Problem details: Pictures aside, can you reproduce the records word for word?

Listed entries:
------
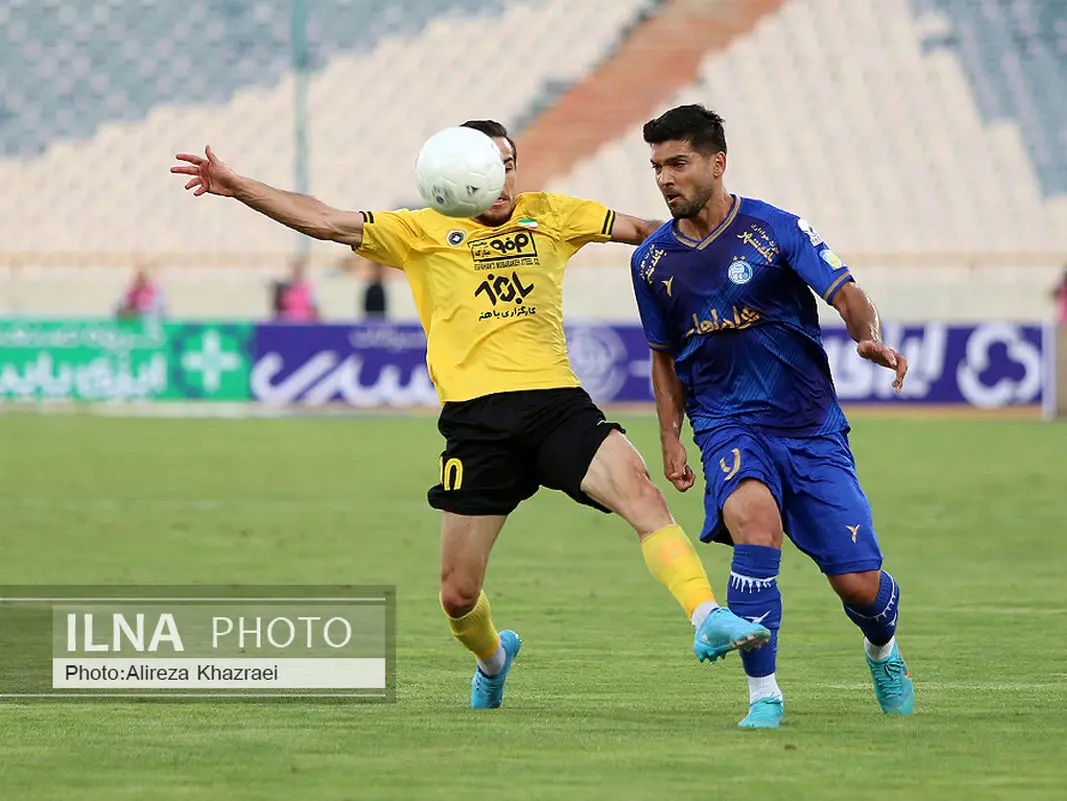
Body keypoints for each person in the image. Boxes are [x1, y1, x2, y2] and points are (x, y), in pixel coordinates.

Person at [171, 119, 768, 710]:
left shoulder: (554, 213)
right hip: (477, 425)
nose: (502, 179)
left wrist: (717, 256)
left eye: (508, 165)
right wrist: (238, 185)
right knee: (457, 595)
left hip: (555, 403)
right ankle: (493, 660)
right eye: (488, 167)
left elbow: (646, 230)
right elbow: (326, 219)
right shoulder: (421, 230)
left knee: (642, 494)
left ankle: (704, 614)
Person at [630, 105, 915, 728]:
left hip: (810, 429)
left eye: (678, 163)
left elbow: (846, 291)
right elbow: (662, 356)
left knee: (860, 586)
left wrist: (866, 336)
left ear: (717, 162)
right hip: (728, 425)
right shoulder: (650, 261)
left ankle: (883, 649)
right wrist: (671, 437)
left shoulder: (774, 228)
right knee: (754, 524)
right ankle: (764, 696)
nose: (665, 179)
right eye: (656, 167)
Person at [274, 258, 320, 322]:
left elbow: (314, 307)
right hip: (288, 323)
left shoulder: (309, 287)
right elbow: (278, 308)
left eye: (299, 268)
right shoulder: (283, 287)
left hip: (305, 323)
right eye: (295, 268)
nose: (297, 270)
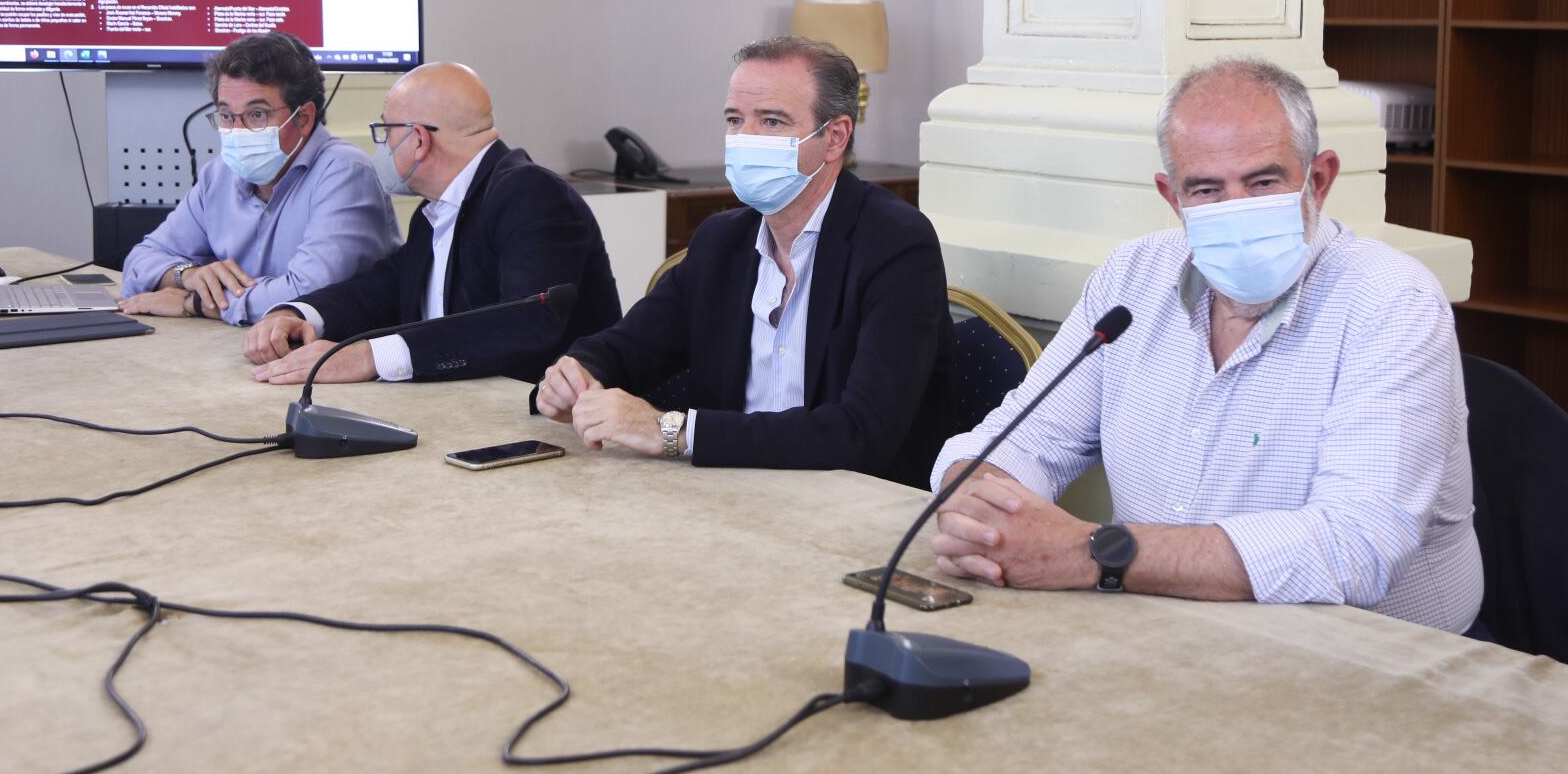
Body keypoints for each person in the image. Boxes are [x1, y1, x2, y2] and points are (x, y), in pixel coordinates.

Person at [929, 57, 1483, 634]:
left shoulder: (1390, 300)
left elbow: (1356, 545)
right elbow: (1028, 438)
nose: (1236, 208)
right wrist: (979, 511)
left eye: (1263, 182)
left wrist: (1087, 551)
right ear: (1173, 197)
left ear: (1318, 179)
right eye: (1207, 189)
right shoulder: (1131, 279)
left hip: (1376, 664)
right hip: (1160, 632)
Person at [535, 36, 954, 488]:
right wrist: (576, 373)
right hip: (730, 496)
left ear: (835, 137)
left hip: (852, 509)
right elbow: (627, 347)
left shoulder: (896, 244)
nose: (745, 139)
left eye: (772, 122)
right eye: (735, 120)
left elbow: (861, 434)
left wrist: (672, 432)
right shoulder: (723, 240)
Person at [242, 62, 621, 385]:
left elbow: (524, 323)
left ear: (419, 140)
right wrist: (298, 313)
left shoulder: (530, 193)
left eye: (385, 133)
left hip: (545, 431)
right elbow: (386, 286)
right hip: (461, 411)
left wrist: (369, 358)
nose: (383, 147)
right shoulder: (438, 208)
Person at [120, 32, 397, 325]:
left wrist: (197, 302)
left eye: (256, 114)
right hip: (237, 349)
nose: (237, 130)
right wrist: (187, 275)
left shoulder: (345, 172)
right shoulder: (219, 175)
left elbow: (308, 293)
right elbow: (141, 260)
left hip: (335, 356)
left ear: (303, 117)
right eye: (226, 115)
------
Task output:
Body keypoints for each person in the image. Boxes are [x1, y1, x2, y2] and points are (x, y), in pixel coordinates.

Person at [171, 119, 768, 710]:
left shoulder: (554, 213)
right hip: (477, 425)
nose: (502, 179)
left wrist: (717, 256)
left eye: (508, 165)
right wrist: (238, 185)
right knee: (457, 595)
left hip: (555, 403)
right ankle: (493, 660)
right eye: (488, 167)
left elbow: (646, 230)
right elbow: (326, 219)
right shoulder: (421, 230)
left knee: (642, 494)
left ankle: (704, 614)
Person at [630, 105, 915, 728]:
left hip: (810, 429)
left eye: (678, 163)
left elbow: (846, 291)
right elbow: (662, 356)
left knee: (860, 586)
left wrist: (866, 336)
left ear: (717, 162)
right hip: (728, 425)
right shoulder: (650, 261)
left ankle: (883, 649)
right wrist: (671, 437)
left shoulder: (774, 228)
right knee: (754, 524)
right ankle: (764, 696)
nose: (665, 179)
right eye: (656, 167)
Person at [274, 258, 320, 322]:
left elbow: (314, 307)
right hip: (288, 323)
left shoulder: (309, 287)
right elbow: (278, 308)
left eye: (299, 268)
right shoulder: (283, 287)
left hip: (305, 323)
right eye: (295, 268)
nose: (297, 270)
Body keypoints for each person in the image. Boxes are [x1, y1, x2, y2] and points are (x, y), in pixel coordinates.

Person at [929, 57, 1483, 634]:
left shoulder: (1390, 300)
left elbow: (1356, 545)
right elbow: (1028, 438)
nose: (1236, 208)
right wrist: (979, 511)
left eye: (1263, 182)
left wrist: (1087, 551)
right ear: (1173, 197)
left ear: (1318, 179)
right eye: (1207, 189)
right shoulder: (1131, 279)
left hip: (1376, 664)
right hip: (1160, 632)
Person at [535, 36, 954, 488]:
right wrist: (576, 373)
right hip: (730, 496)
left ear: (835, 137)
left hip: (852, 509)
right elbow: (627, 347)
left shoulder: (896, 244)
nose: (745, 139)
left eye: (772, 122)
right eye: (735, 120)
left elbow: (861, 434)
left wrist: (672, 432)
right shoulder: (723, 240)
Person at [242, 62, 621, 385]:
left elbow: (524, 323)
left ear: (419, 140)
right wrist: (298, 313)
left shoulder: (530, 193)
left eye: (385, 133)
left hip: (545, 431)
right elbow: (386, 286)
right hip: (461, 411)
left wrist: (369, 358)
nose: (383, 147)
right shoulder: (438, 208)
Person at [120, 32, 397, 325]:
left wrist: (197, 302)
left eye: (256, 114)
right hip: (237, 349)
nose: (237, 130)
right wrist: (187, 275)
left shoulder: (345, 172)
right shoulder: (219, 175)
left elbow: (308, 293)
right elbow: (141, 260)
left hip: (335, 356)
left ear: (303, 117)
right eye: (226, 115)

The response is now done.